• [Activity]:
Line for line, return the data exactly, omitting all pictures.
-*-
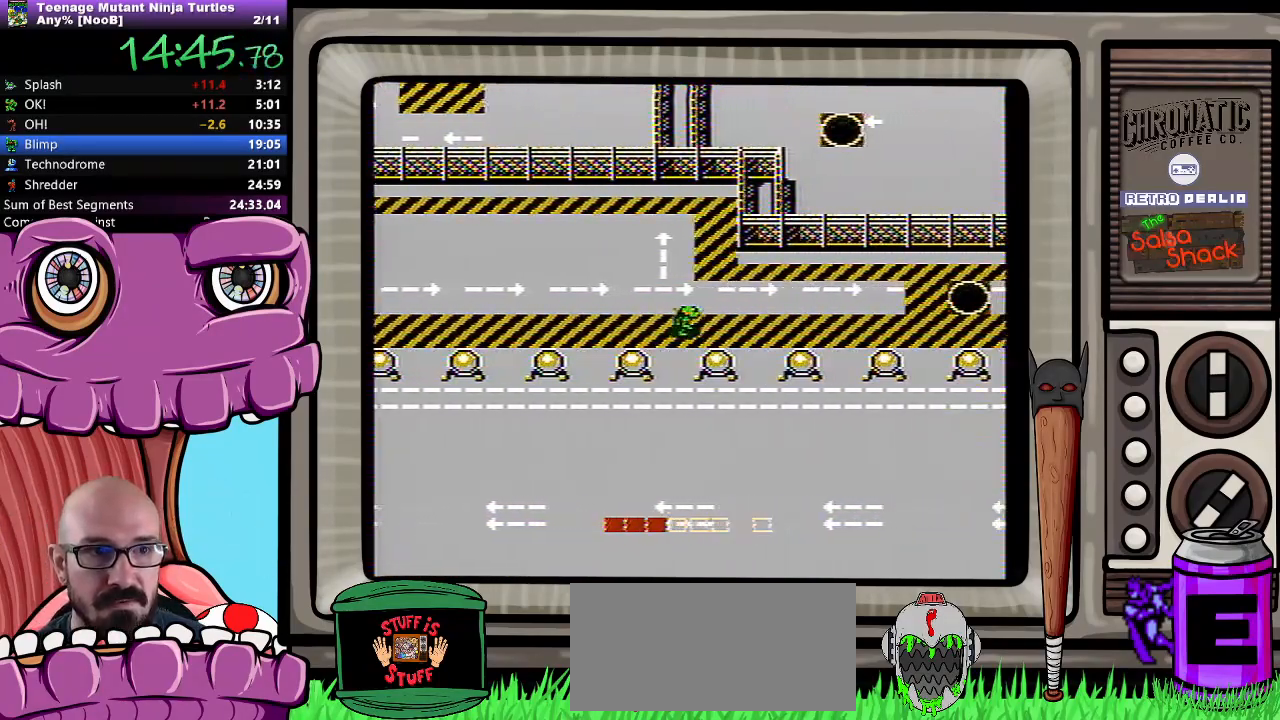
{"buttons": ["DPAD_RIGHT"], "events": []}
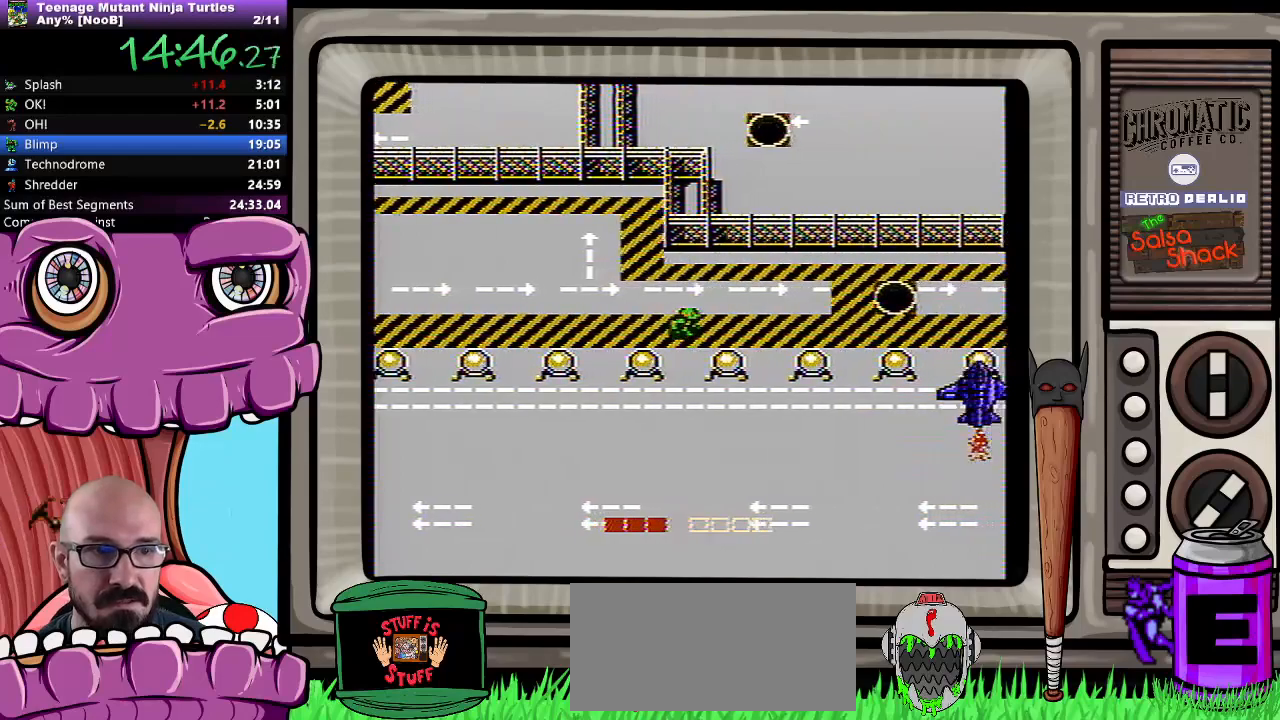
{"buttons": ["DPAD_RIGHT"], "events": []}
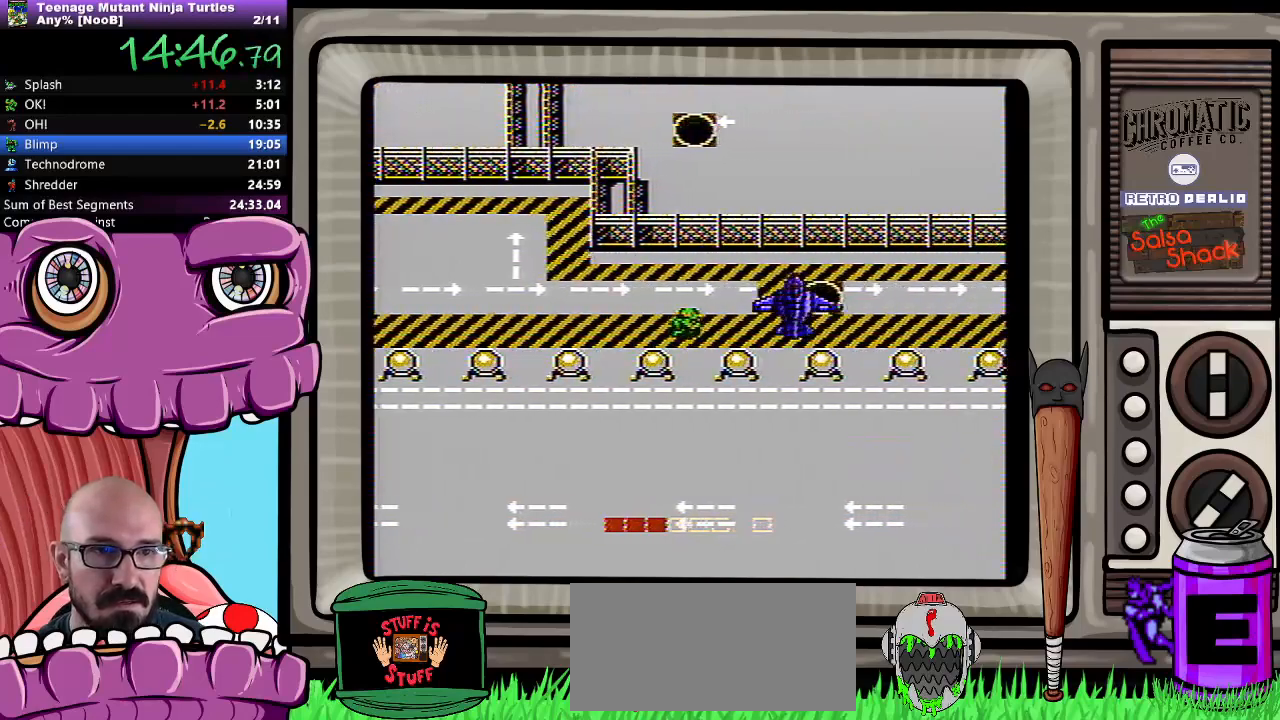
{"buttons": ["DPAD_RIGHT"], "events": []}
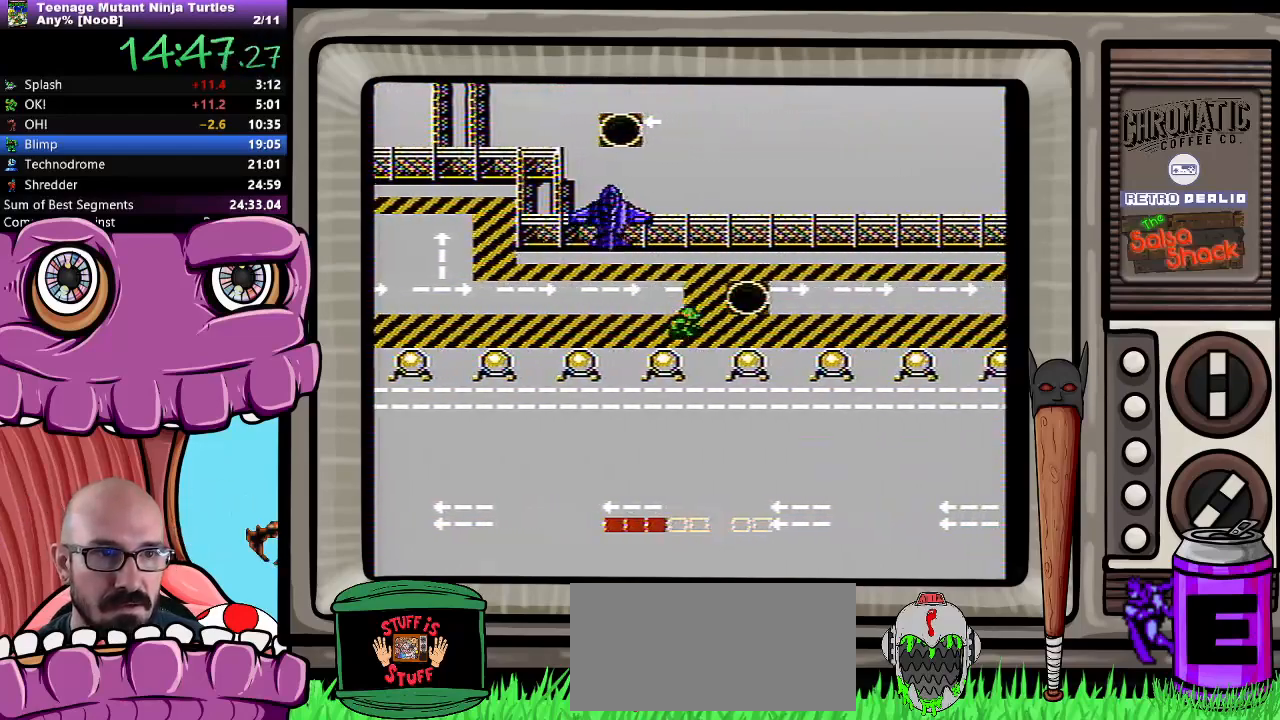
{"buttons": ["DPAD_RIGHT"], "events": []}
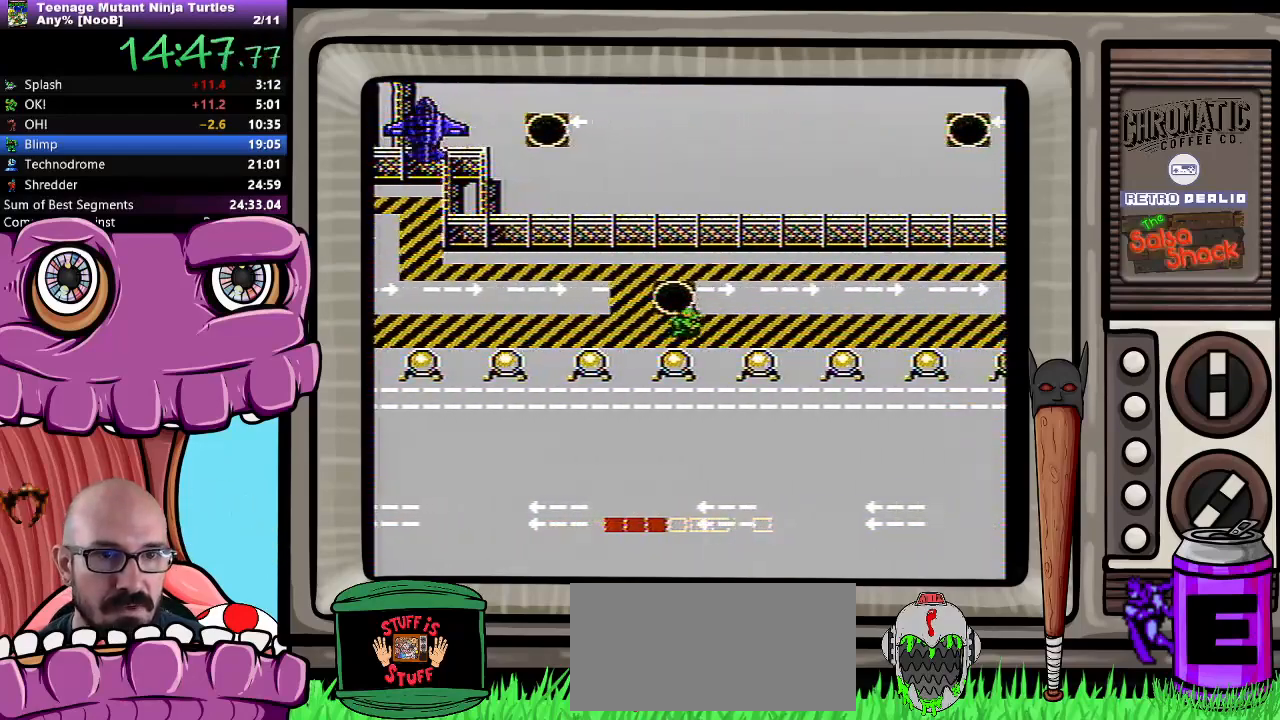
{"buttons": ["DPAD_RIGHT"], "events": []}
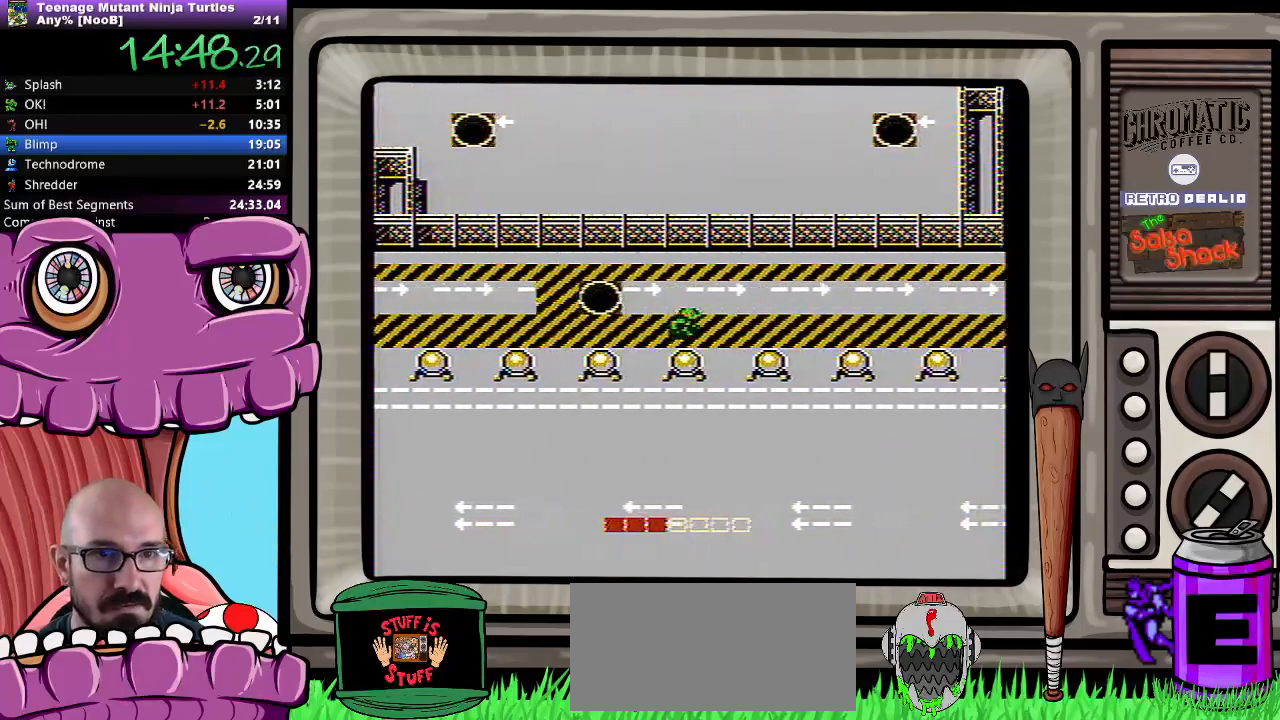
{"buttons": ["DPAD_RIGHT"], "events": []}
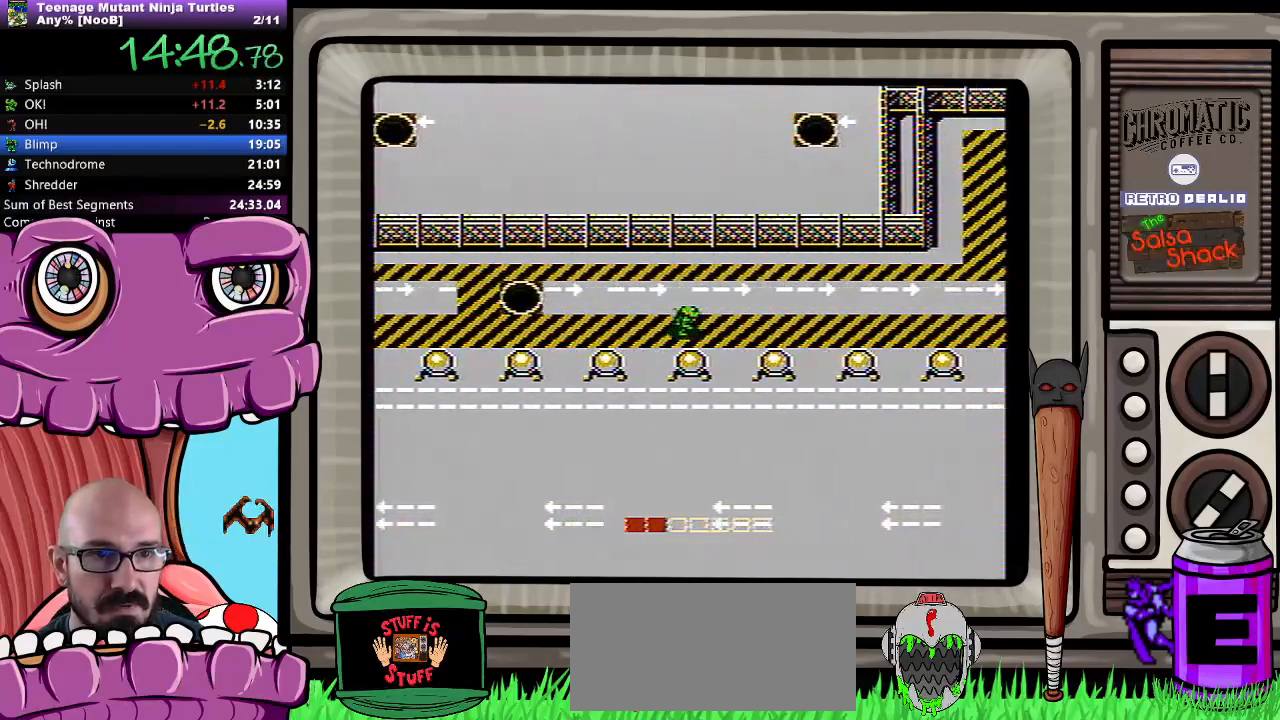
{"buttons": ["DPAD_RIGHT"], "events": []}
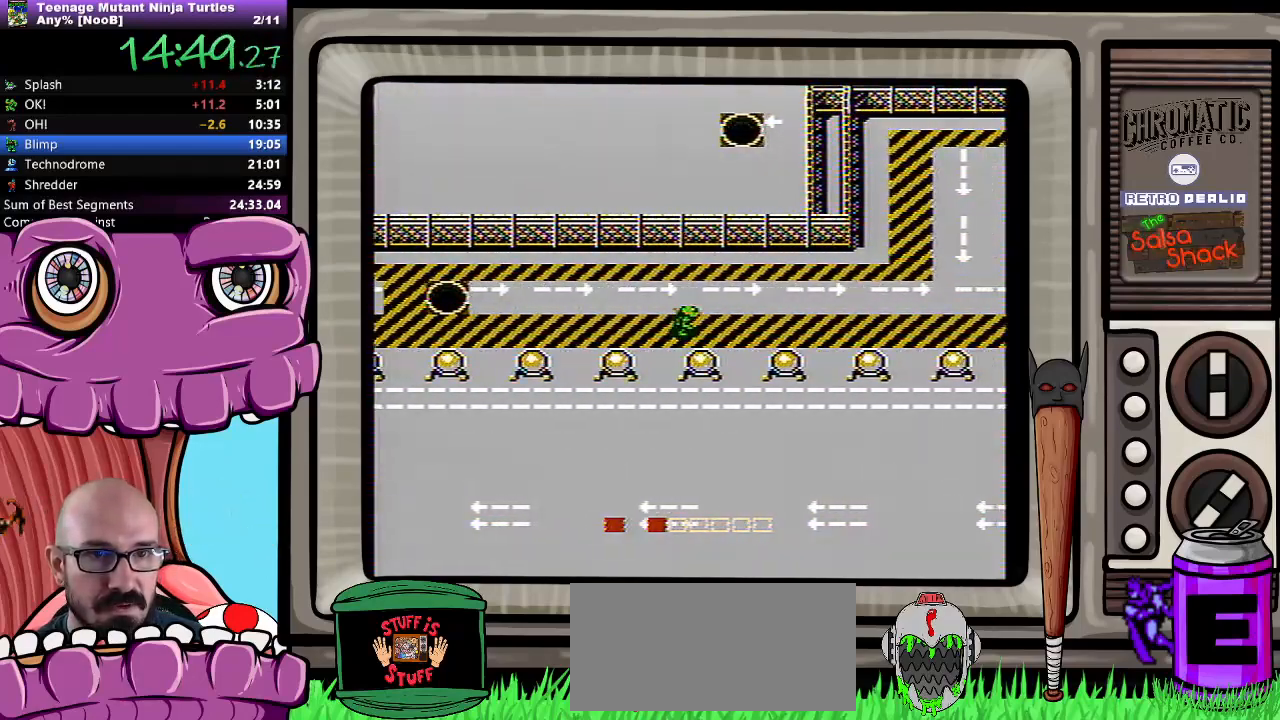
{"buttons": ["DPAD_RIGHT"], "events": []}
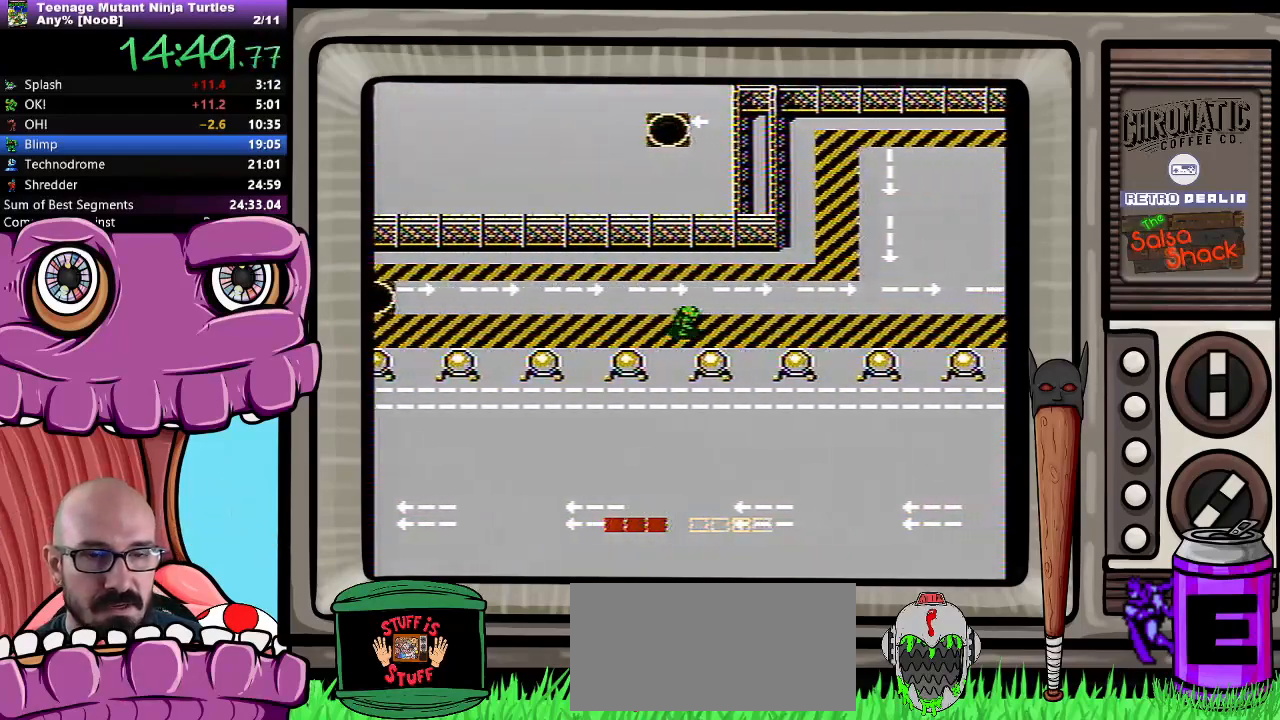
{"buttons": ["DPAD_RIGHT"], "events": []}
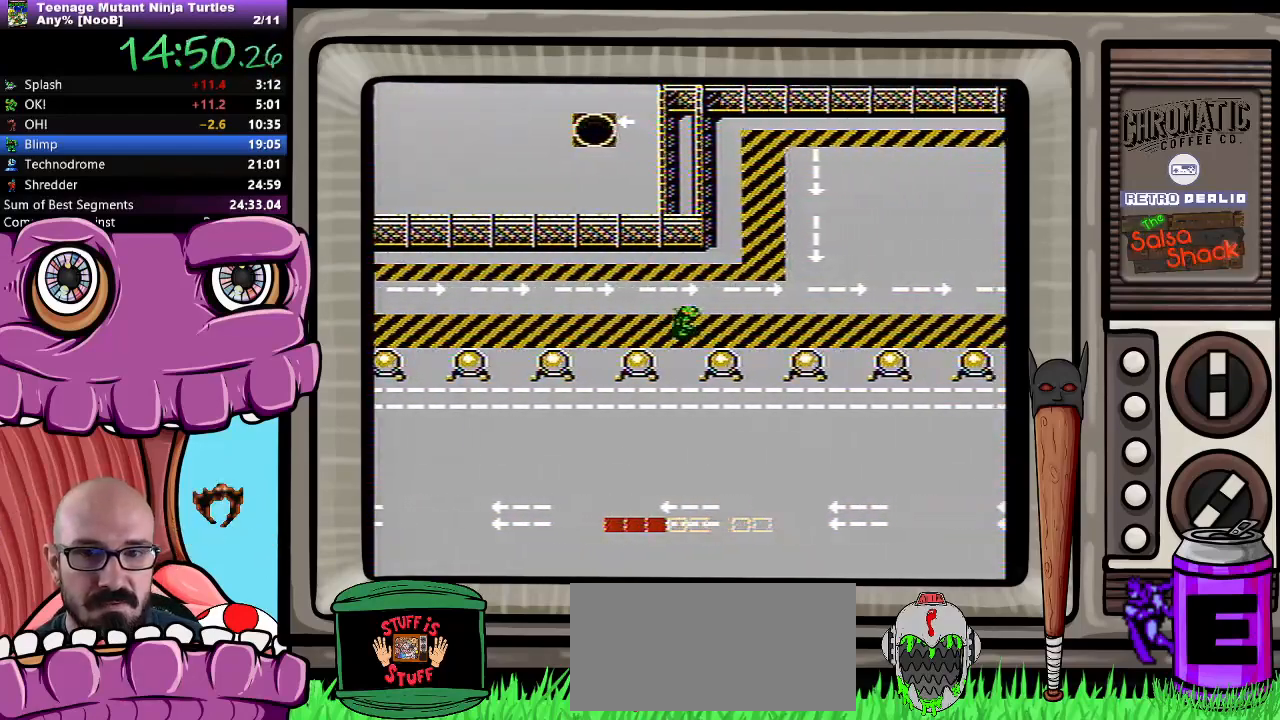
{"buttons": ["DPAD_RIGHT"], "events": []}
-*-
• [Answer to the problem]:
{"buttons": ["DPAD_RIGHT"], "events": []}
{"buttons": ["DPAD_RIGHT"], "events": []}
{"buttons": ["DPAD_RIGHT"], "events": []}
{"buttons": ["DPAD_RIGHT"], "events": []}
{"buttons": ["DPAD_RIGHT"], "events": []}
{"buttons": ["DPAD_RIGHT"], "events": []}
{"buttons": ["DPAD_RIGHT"], "events": []}
{"buttons": ["DPAD_RIGHT"], "events": []}
{"buttons": ["DPAD_RIGHT"], "events": []}
{"buttons": ["DPAD_RIGHT"], "events": []}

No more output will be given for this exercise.